8 is a front view of a first member forming the steering regulation member of FIG. 7. FIG.

FIG. 9 is a schematic diagram of a steering restriction mechanism according to a third embodiment of the present invention.

FIG. 10 is a schematic diagram of a steering restriction mechanism according to a fourth embodiment of the present invention.

FIG. 11 is a schematic view of a steering regulation mechanism according to a fifth embodiment of the present invention.

FIG. 12 is a schematic view of a steering regulation mechanism according to a sixth embodiment of the present invention.

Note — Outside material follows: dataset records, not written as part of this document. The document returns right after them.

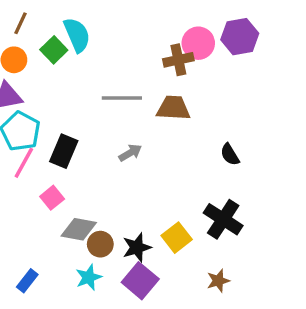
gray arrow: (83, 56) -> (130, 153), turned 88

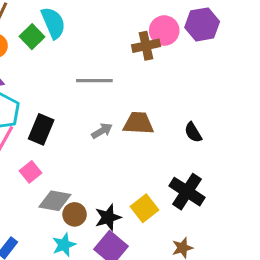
brown trapezoid: (173, 108) -> (138, 123), moved

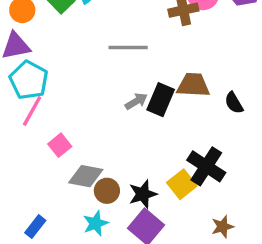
brown trapezoid: (138, 123) -> (193, 85), moved
black rectangle: (41, 129) -> (161, 100), moved
black cross: (187, 192) -> (206, 166), moved

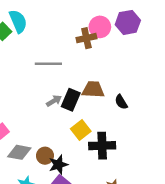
black cross: (206, 166) -> (102, 146), turned -35
yellow square: (182, 184) -> (81, 130), moved
brown circle: (107, 191) -> (45, 156), moved

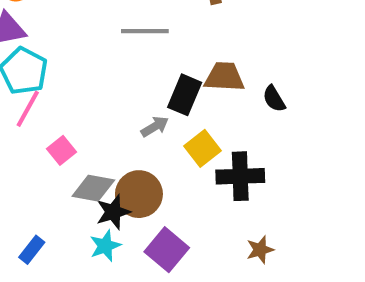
gray arrow: (54, 101) -> (155, 127), moved
brown circle: (45, 156) -> (139, 194), size x1.5
black star: (58, 165) -> (113, 212), moved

13A is a plan view of a steering mechanism including a conventional steering lock mechanism, and FIG. 13B is a plan view showing a main part of the steering lock mechanism of FIG. 13A.

[Explanation of symbols]

 DESCRIPTION OF SYMBOLS 1 ... Steering control system 5 ... Axle 7 ... Tie rod 13 ... Drop arm (rotating member) 18, 18 ', 18a, 18b ... Steering wheel (group) 19, 19a, 51a, 51b ... Notch 30a, 30b ... Lock pin 33a, 33b ... Air cylinder (rotation restricting means) 50 ... Steering restricting member 51 ... First member (rotating member)

Claims (2)

[Claims] 1. A rotating member that rotates about one fulcrum in conjunction with the movement of a steered wheel and has notches at both side edges in the rotating direction, and the two rotating members. Rotation that has a pair of lock pins that releasably engages with the notches, and that restricts the rotation of the rotating member by engaging these lock pins with the two notches, respectively. A steering restriction mechanism comprising: restriction means, wherein the rotation of the turning member is restricted by the rotation restriction means to restrict steering of the steered wheels. 2. The movement of the tie rod is locked by locking the rotation of the rotating member by the rotation restricting means, thereby locking the steering of the steered wheels. The steering regulation mechanism described in.